La ville de Kinshasa traverse actuellement une situation préoccupante marquée par une pénurie apparente de carburant. Cette crise, bien visible dans les différentes stations-service de la capitale, contraste fortement avec les déclarations rassurantes des autorités.
En effet, à l’issue de sa récente visite aux installations de la SEP-Congo, la ministre des Hydrocarbures, Acacia Bandubola, a affirmé qu’il existait un stock suffisant de carburant et a appelé la population kinoise au calme. Un message qui se voulait apaisant dans un contexte de tension croissante.
Cependant, sur le terrain, la réalité semble tout autre. De longues files d’attente sont observées dans presque toutes les stations-service de la ville. Depuis plusieurs jours, des automobilistes passent même la nuit dans l’espoir d’être servis. Cette situation crée un climat d’incertitude et alimente les inquiétudes au sein de la population.
Les conséquences de cette pénurie se font déjà durement ressentir. Le transport en commun devient de plus en plus rare, les prix des trajets connaissent une hausse significative et le phénomène du « demi-terrain » refait surface, compliquant davantage les déplacements quotidiens des Kinois. Cette crise affecte directement le pouvoir d’achat et la qualité de vie des citoyens.
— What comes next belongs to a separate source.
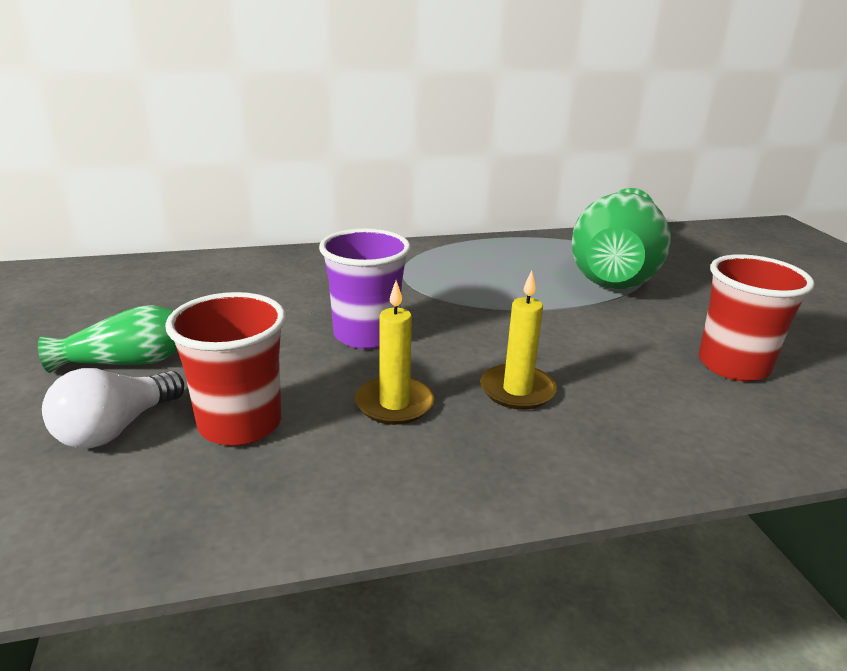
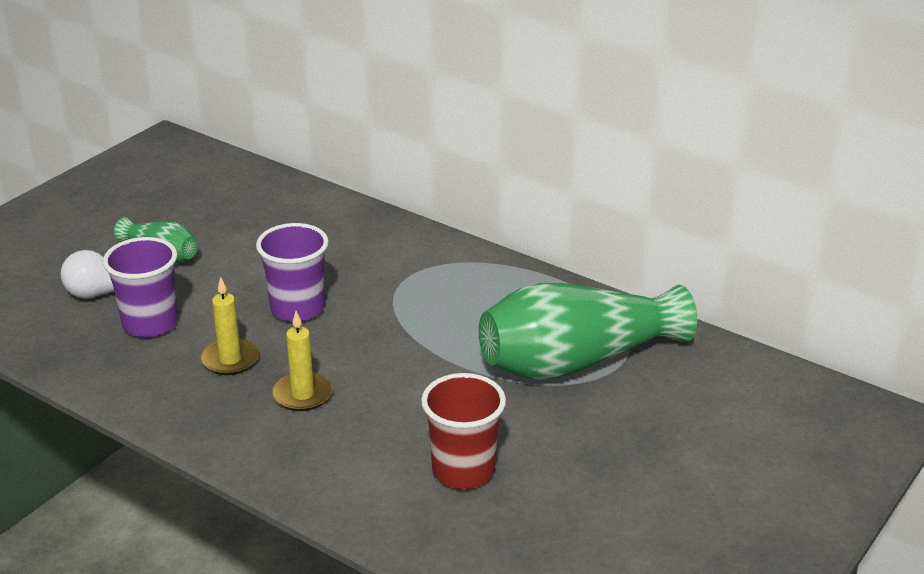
camera: 50 degrees right, 5 degrees up
red cup [165,292,286,446] -> purple cup [103,237,178,338]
Face à cette contradiction flagrante entre les assurances du gouvernement et les difficultés rencontrées sur le terrain, une question fondamentale se pose : où se situe réellement le problème ? Si le carburant est disponible comme l’affirment les autorités, pourquoi les stations-service évoquent-elles un manque de stock ?
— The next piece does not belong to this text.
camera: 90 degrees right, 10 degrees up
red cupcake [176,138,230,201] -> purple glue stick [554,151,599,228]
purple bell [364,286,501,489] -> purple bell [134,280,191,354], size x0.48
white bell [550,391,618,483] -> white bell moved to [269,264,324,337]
Plusieurs hypothèses peuvent être envisagées. Il pourrait s’agir d’un problème logistique dans la chaîne de distribution, d’un dysfonctionnement dans la régulation du secteur, ou encore d’une stratégie de certains opérateurs pétroliers visant à créer une rareté artificielle pour justifier une éventuelle hausse des prix à la pompe. Cette dernière hypothèse, bien que sensible, mérite d’être examinée avec sérieux.
Dans tous les cas, cette situation met en lumière la nécessité d’une transparence accrue dans la gestion du secteur pétrolier. Le gouvernement se doit non seulement de rassurer, mais aussi d’agir de manière concrète et visible pour rétablir la confiance et garantir un approvisionnement normal.
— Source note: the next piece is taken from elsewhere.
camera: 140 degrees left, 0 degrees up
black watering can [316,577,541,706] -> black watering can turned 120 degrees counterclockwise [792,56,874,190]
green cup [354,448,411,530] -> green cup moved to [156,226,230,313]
Il devient urgent que des mesures fortes soient prises pour identifier les causes réelles de cette crise et y apporter des solutions durables. Car au-delà des discours, c’est la population qui souffre, et son quotidien qui se dégrade.
La crise actuelle du carburant à Kinshasa n’est pas seulement une question d’approvisionnement : elle est aussi un test de crédibilité pour les institutions et un révélateur des fragilités du système.